Embora São Tomás de Aquino seja um filósofo medieval e Bilbo Bolseiro um personagem fictício, ambos abordam a importância da prudência como uma virtude essencial na tomada de decisões e na busca pela sabedoria. Nos lembram da necessidade de considerar cuidadosamente as circunstâncias, avaliar as consequências e agir de acordo com o discernimento prudente.

Gollum e a imprudência

Na saga de O Senhor dos Anéis, Gollum, de forma imprudente, demonstra toda a sua obsessão pelo anel buscando-o incessantemente e se tornando cada vez mais dependente do objeto.

Em sua jornada é visível a transformação devido à falta de prudência e sua ganância, o levando a isolar-se da sociedade, abandonando sua vida comum e a se tornar um ser perturbado e perigoso. O personagem com aparência animalesca não foi capaz de avaliar as consequências de suas ações nem considerar o bem-estar dos outros. Sua busca cega pelo anel o levou a cometer atos de traição e violência, causando sofrimento tanto para si mesmo quanto para os outros personagens. Todo este martírio, inclusive, é representado pela mudança da aparência física do personagem, que definha à medida que o tempo passa.

Assim, o contraste entre Bilbo e Gollum no filme ilustra como a falta de prudência pode levar a consequências negativas, enquanto a prudência permite uma tomada de decisão mais sensata e preserva a integridade pessoal. A história de Gollum serve como um alerta aos perigos de agir sem prudência, pois resultaram em sua própria queda e sofrimento, assim como na perturbação da paz e harmonia da Terra Média.

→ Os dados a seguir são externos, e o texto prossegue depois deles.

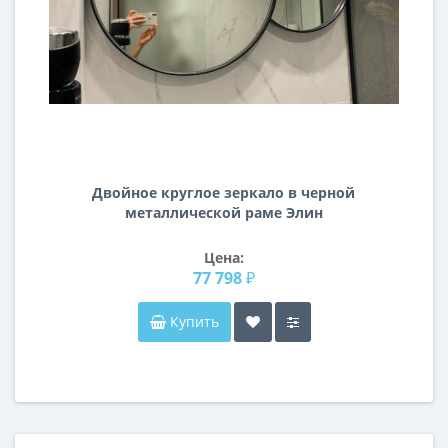
Двойное круглое зеркало в черной
металлической раме Элин
Цена:
77 798 ₽
Купить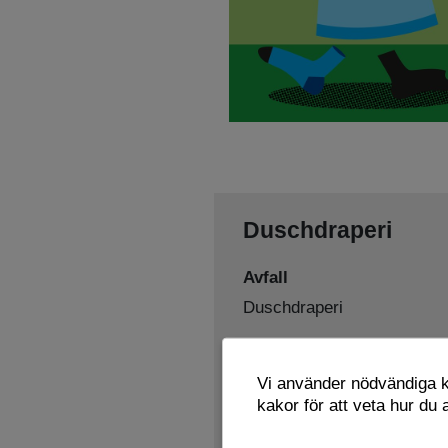
Duschdraperi
Avfall
Duschdraperi
Sorteras som
Vi använder nödvändiga ka
Textil och skor
kakor för att veta hur du
Lämnas här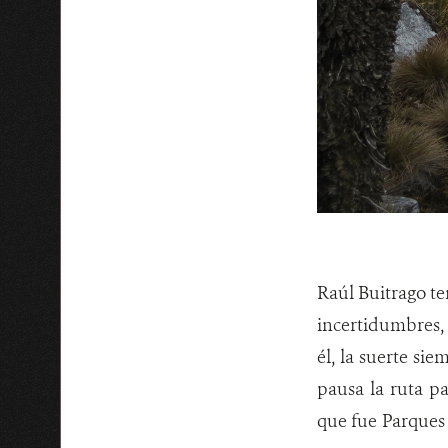
Raúl Buitrago te
incertidumbres, 
él, la suerte si
pausa la ruta p
que fue Parques 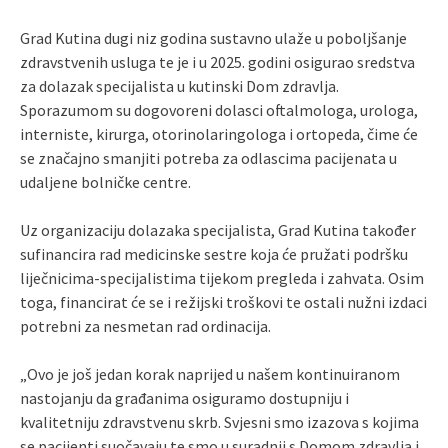
Grad Kutina dugi niz godina sustavno ulaže u poboljšanje
zdravstvenih usluga te je i u 2025. godini osigurao sredstva
za dolazak specijalista u kutinski Dom zdravlja.
Sporazumom su dogovoreni dolasci oftalmologa, urologa,
interniste, kirurga, otorinolaringologa i ortopeda, čime će
se značajno smanjiti potreba za odlascima pacijenata u
udaljene bolničke centre.
Uz organizaciju dolazaka specijalista, Grad Kutina također
sufinancira rad medicinske sestre koja će pružati podršku
liječnicima-specijalistima tijekom pregleda i zahvata. Osim
toga, financirat će se i režijski troškovi te ostali nužni izdaci
potrebni za nesmetan rad ordinacija.
„Ovo je još jedan korak naprijed u našem kontinuiranom
nastojanju da građanima osiguramo dostupniju i
kvalitetniju zdravstvenu skrb. Svjesni smo izazova s kojima
se pacijenti suočavaju te smo u suradnji s Domom zdravlja i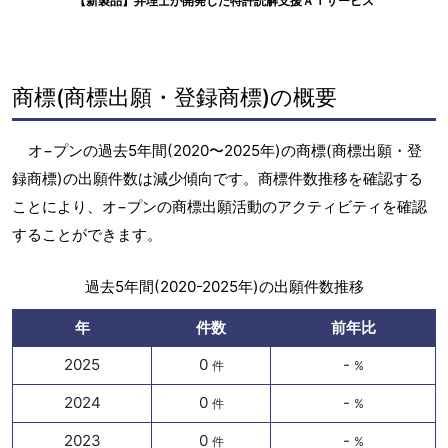
【新製品】弁理士が開発した特許読解支援ＡＩサービス
商標(商標出願・登録商標)の概要
オ−プンの過去5年間(2020〜2025年)の商標(商標出願・登
録商標)の出願件数は減少傾向です。商標件数推移を確認する
ことにより、オ−プンの商標出願活動のアクティビティを確認
することができます。
過去5年間(2020-2025年)の出願件数推移
年
件数
前年比
2025
0
-
件
%
2024
0
-
件
%
2023
0
-
件
%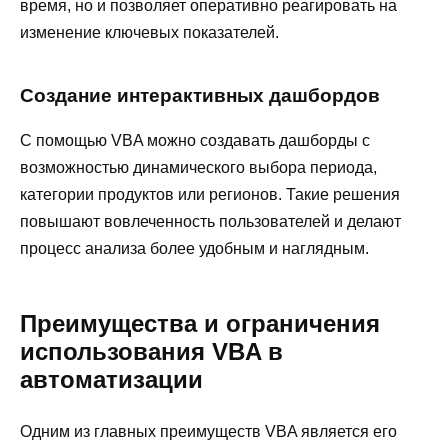
время, но и позволяет оперативно реагировать на
изменение ключевых показателей.
Создание интерактивных дашбордов
С помощью VBA можно создавать дашборды с
возможностью динамического выбора периода,
категории продуктов или регионов. Такие решения
повышают вовлеченность пользователей и делают
процесс анализа более удобным и наглядным.
Преимущества и ограничения
использования VBA в
автоматизации
Одним из главных преимуществ VBA является его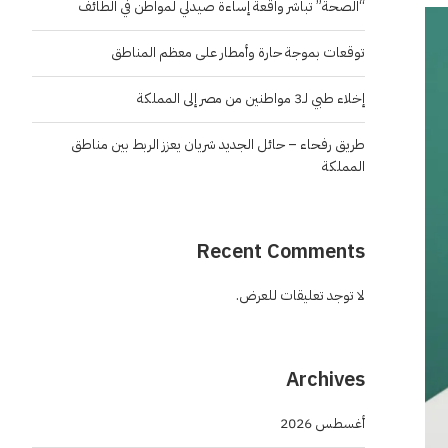
“الصحة” تباشر واقعة إساءة صيدلي لمواطن في الطائف
توقعات بموجة حارة وأمطار على معظم المناطق
إخلاء طبي لـ3 مواطنين من مصر إلى المملكة
طريق رفحاء – حائل الجديد شريان يعزز الربط بين مناطق
المملكة
Recent Comments
لا توجد تعليقات للعرض.
Archives
أغسطس 2026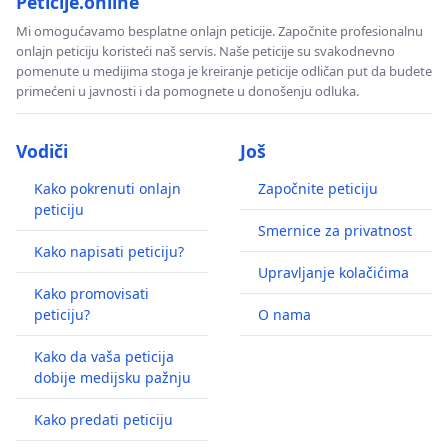
Peticije.online
Mi omogućavamo besplatne onlajn peticije. Započnite profesionalnu
onlajn peticiju koristeći naš servis. Naše peticije su svakodnevno
pomenute u medijima stoga je kreiranje peticije odličan put da budete
primećeni u javnosti i da pomognete u donošenju odluka.
Vodiči
Još
Kako pokrenuti onlajn
Započnite peticiju
peticiju
Smernice za privatnost
Kako napisati peticiju?
Upravljanje kolačićima
Kako promovisati
peticiju?
O nama
Kako da vaša peticija
dobije medijsku pažnju
Kako predati peticiju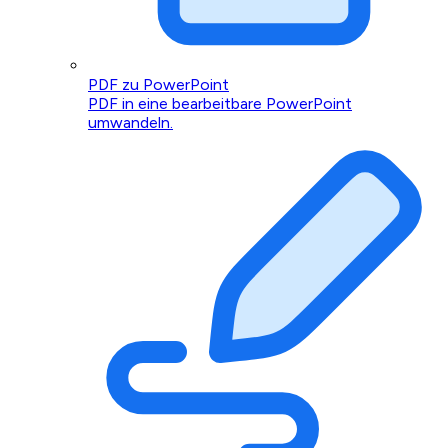
PDF zu PowerPoint
PDF in eine bearbeitbare PowerPoint
umwandeln.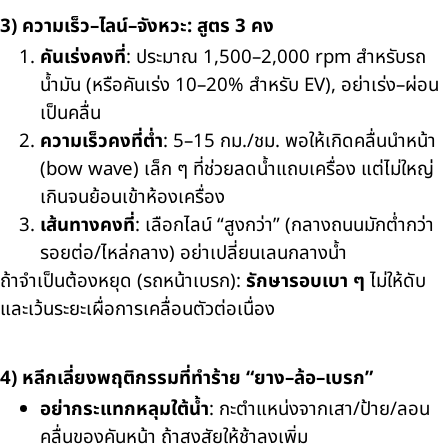
3) ความเร็ว–ไลน์–จังหวะ: สูตร 3 คง
คันเร่งคงที่
: ประมาณ 1,500–2,000 rpm สำหรับรถ
น้ำมัน (หรือคันเร่ง 10–20% สำหรับ EV), อย่าเร่ง–ผ่อน
เป็นคลื่น
ความเร็วคงที่ต่ำ
: 5–15 กม./ชม. พอให้เกิดคลื่นนำหน้า
(bow wave) เล็ก ๆ ที่ช่วยลดน้ำแถบเครื่อง แต่ไม่ใหญ่
เกินจนย้อนเข้าห้องเครื่อง
เส้นทางคงที่
: เลือกไลน์ “สูงกว่า” (กลางถนนมักต่ำกว่า
รอยต่อ/ไหล่กลาง) อย่าเปลี่ยนเลนกลางน้ำ
ถ้าจำเป็นต้องหยุด (รถหน้าเบรก):
รักษารอบเบา ๆ
ไม่ให้ดับ
และเว้นระยะเผื่อการเคลื่อนตัวต่อเนื่อง
4) หลีกเลี่ยงพฤติกรรมที่ทำร้าย “ยาง–ล้อ–เบรก”
อย่ากระแทกหลุมใต้น้ำ
: กะตำแหน่งจากเสา/ป้าย/ลอน
คลื่นของคันหน้า ถ้าสงสัยให้ช้าลงเพิ่ม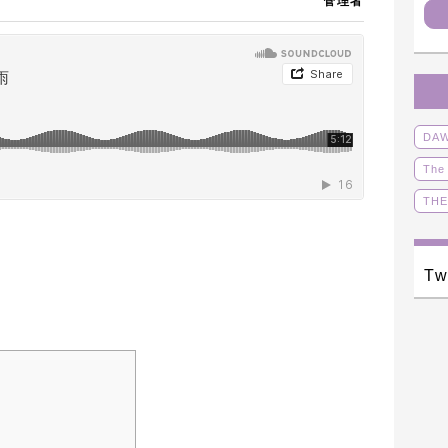
管理者
DA
The
THE
オリ
ボー
Tw
動画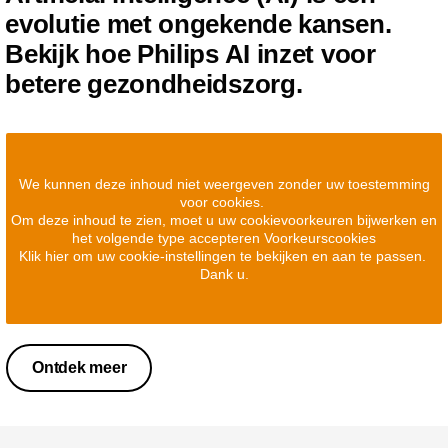
evolutie met ongekende kansen.
Bekijk hoe Philips AI inzet voor
betere gezondheidszorg.
We kunnen deze inhoud niet weergeven zonder uw toestemming
voor cookies.
Om deze inhoud te zien, moet u uw cookievoorkeuren bijwerken en
het volgende type accepteren Voorkeurscookies
Klik hier om uw cookie-instellingen te bekijken en aan te passen.
Dank u.
Ontdek meer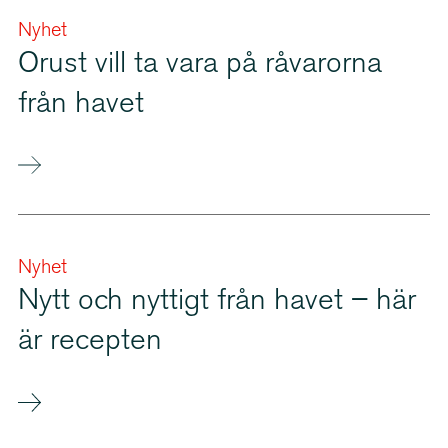
Nyhet
Orust vill ta vara på råvarorna
från havet
Nyhet
Nytt och nyttigt från havet – här
är recepten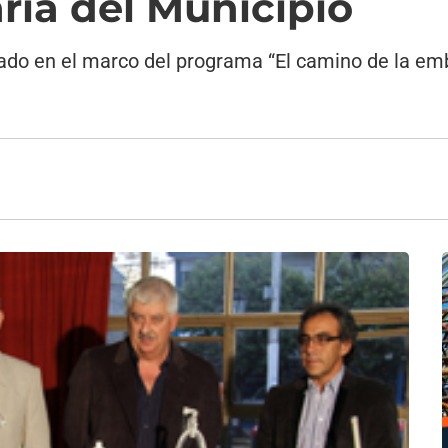
ria del Municipio
ado en el marco del programa “El camino de la em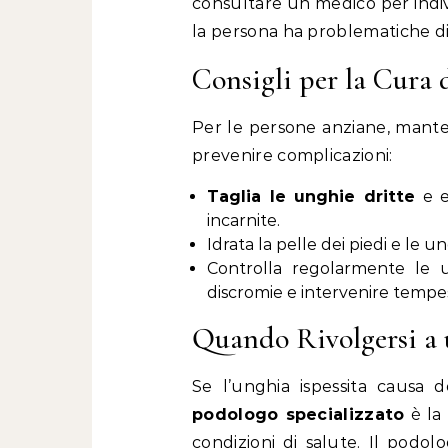
consultare un medico per indiv
la persona ha problematiche di 
Consigli per la Cura 
Per le persone anziane, mante
prevenire complicazioni:
Taglia le unghie dritte
e e
incarnite.
Idrata la pelle dei piedi e le 
Controlla regolarmente le u
discromie e intervenire tempe
Quando Rivolgersi a
Se l’unghia ispessita causa do
podologo specializzato
è la 
condizioni di salute. Il podo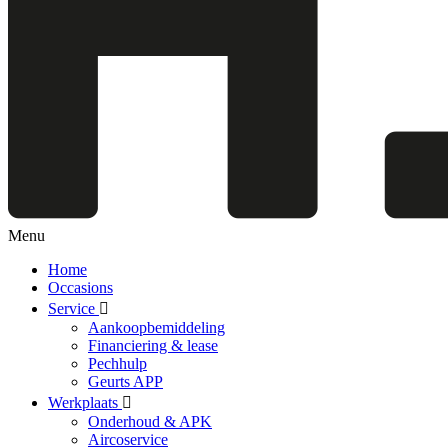
Menu
Home
Occasions
Service
Aankoopbemiddeling
Financiering & lease
Pechhulp
Geurts APP
Werkplaats
Onderhoud & APK
Aircoservice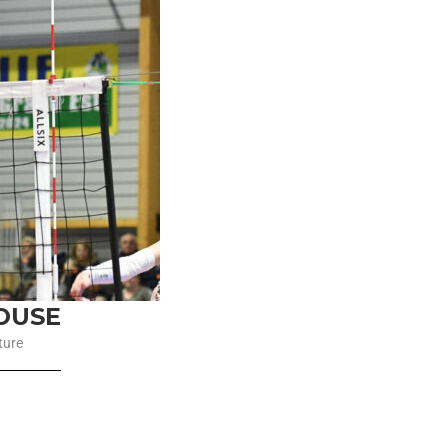
HOUSE
ture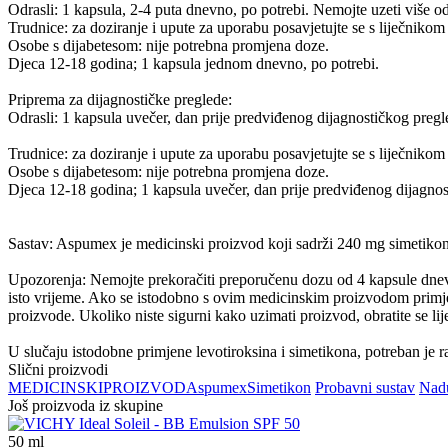
Odrasli: 1 kapsula, 2-4 puta dnevno, po potrebi. Nemojte uzeti više 
Trudnice: za doziranje i upute za uporabu posavjetujte se s liječnikom 
Osobe s dijabetesom: nije potrebna promjena doze.
Djeca 12-18 godina; 1 kapsula jednom dnevno, po potrebi.
Priprema za dijagnostičke preglede:
Odrasli: 1 kapsula uvečer, dan prije predviđenog dijagnostičkog pregle
Trudnice: za doziranje i upute za uporabu posavjetujte se s liječnikom 
Osobe s dijabetesom: nije potrebna promjena doze.
Djeca 12-18 godina; 1 kapsula uvečer, dan prije predviđenog dijagnost
Sastav: Aspumex je medicinski proizvod koji sadrži 240 mg simetikon
Upozorenja: Nemojte prekoračiti preporučenu dozu od 4 kapsule dnevn
isto vrijeme. Ako se istodobno s ovim medicinskim proizvodom primjen
proizvode. Ukoliko niste sigurni kako uzimati proizvod, obratite se lije
U slučaju istodobne primjene levotiroksina i simetikona, potreban je ra
Slični proizvodi
MEDICINSKI
PROIZVOD
Aspumex
Simetikon
Probavni sustav
Nadu
Još proizvoda iz skupine
50
ml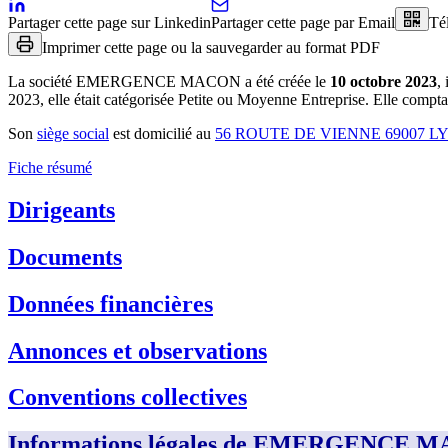
Partager cette page sur Linkedin
Partager cette page par Email
Té
Imprimer cette page ou la sauvegarder au format PDF
La société
EMERGENCE MACON
a été créée le
10 octobre 2023
, 
2023, elle était catégorisée Petite ou Moyenne Entreprise.
Elle comptait
Son
siège social
est domicilié au
56 ROUTE DE VIENNE 69007 L
Fiche résumé
Dirigeants
Documents
Données financières
Annonces et observations
Conventions collectives
Informations légales de EMERGENCE 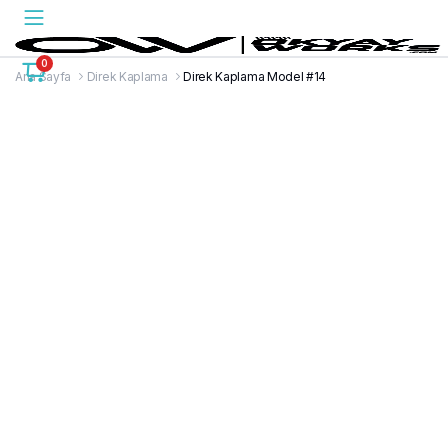
0
Ana Sayfa
Direk Kaplama
Direk Kaplama Model #14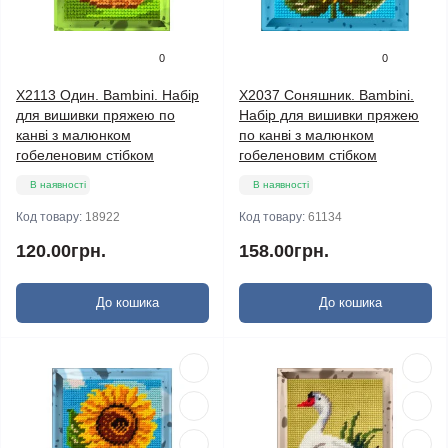
0
0
X2113 Один. Bambini. Набір
X2037 Соняшник. Bambini.
для вишивки пряжею по
Набір для вишивки пряжею
канві з малюнком
по канві з малюнком
гобеленовим стібком
гобеленовим стібком
В наявності
В наявності
Код товару:
18922
Код товару:
61134
120.00грн.
158.00грн.
До кошика
До кошика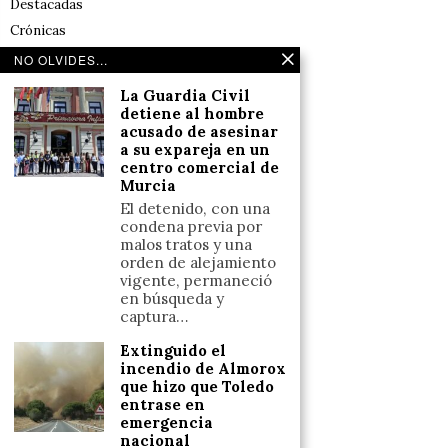
Destacadas
Crónicas
Noticias de deportes en España
NO OLVIDES...
Salud y Bienestar
La Guardia Civil
Reflexiones
detiene al hombre
acusado de asesinar
a su expareja en un
LINKS
centro comercial de
Murcia
Aviso legal
El detenido, con una
condena previa por
Política de cookies (UE)
malos tratos y una
Términos y condiciones
orden de alejamiento
vigente, permaneció
en búsqueda y
captura…
Llámanos
Extinguido el
+34633110958
incendio de Almorox
que hizo que Toledo
entrase en
emergencia
Escríbenos
nacional
+34633110958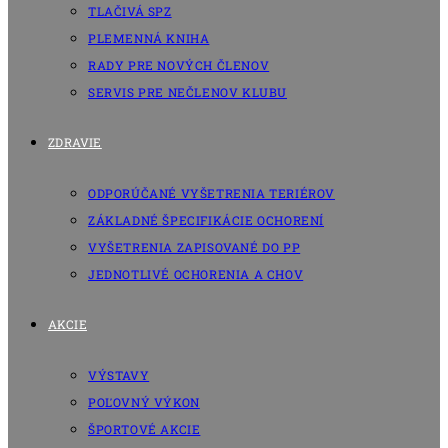
TLAČIVÁ SPZ
PLEMENNÁ KNIHA
RADY PRE NOVÝCH ČLENOV
SERVIS PRE NEČLENOV KLUBU
ZDRAVIE
ODPORÚČANÉ VYŠETRENIA TERIÉROV
ZÁKLADNÉ ŠPECIFIKÁCIE OCHORENÍ
VYŠETRENIA ZAPISOVANÉ DO PP
JEDNOTLIVÉ OCHORENIA A CHOV
AKCIE
VÝSTAVY
POĽOVNÝ VÝKON
ŠPORTOVÉ AKCIE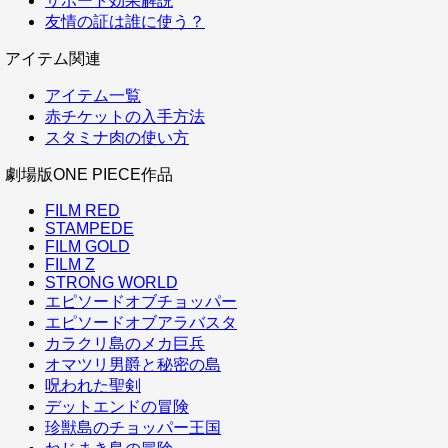
サポート効果解説
友情の証は誰に使う？
アイテム関連
アイテム一覧
赤チケットの入手方法
スタミナ肉の使い方
劇場版ONE PIECE作品
FILM RED
STAMPEDE
FILM GOLD
FILM Z
STRONG WORLD
エピソードオブチョッパー
エピソードオブアラバスタ
カラクリ島のメカ巨兵
オマツリ男爵と秘密の島
呪われた聖剣
デットエンドの冒険
珍獣島のチョッパー王国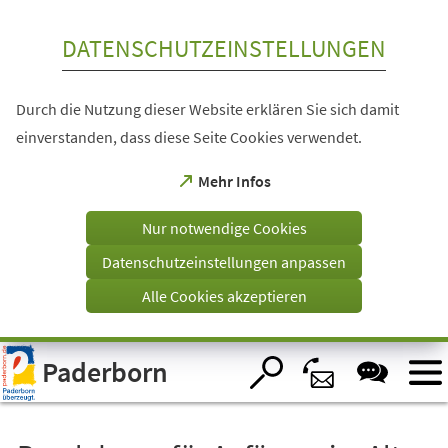
Inhalt anspringen
DATENSCHUTZEINSTELLUNGEN
Durch die Nutzung dieser Website erklären Sie sich damit
einverstanden, dass diese Seite Cookies verwendet.
(Öffnet
Mehr Infos
in
einem
Nur notwendige Cookies
neuen
Tab)
Datenschutzeinstellungen anpassen
Alle Cookies akzeptieren
Visuelle
Paderborn
Assistenzsoftware
öffnen.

Prudência é saber distinguir as coisas desejáveis das que convém evitar.

Cícero

Justiça, ética e moral

A prudência está intrinsecamente ligada à justiça, ética e moralidade. Ela orienta as ações dos indivíduos considerando as consequências a médio e longo prazo. A prudência nos permite discernir entre o que é certo e o que é errado, levando em conta os valores morais.

Na saga de “O Senhor dos Anéis”, vimos que a prudência é uma qualidade essencial para a preservação da justiça e da ética. Os personagens que agem com prudência são capazes de tomar decisões que não apenas beneficiam a si mesmos, mas também o bem-estar de toda a sociedade.

A lição que fica é que protagonistas, sejam eles cidadãos comuns, líderes ou políticos, devem ser guiados pela prudência ao tomar decisões que afetam a vida de toda uma nação. A falta de prudência na administração pública pode levar a escolhas irresponsáveis, políticas desastrosas e corrupção generalizada, resultando no declínio de uma nação e na perda da confiança do povo.

Em nossa vida somos constantemente confrontados com situações que exigem decisões, sejam elas pequenas escolhas pessoais ou grandes determinações sociais. A forma como tomamos essas decisões pode ter um impacto significativo em nossas vidas e na sociedade como um todo. Neste contexto, a virtude da prudência emerge como uma qualidade fundamental para o sujeito protagonista, funcionando como um guia para os nossos caminhos, com sabedoria e discernimento.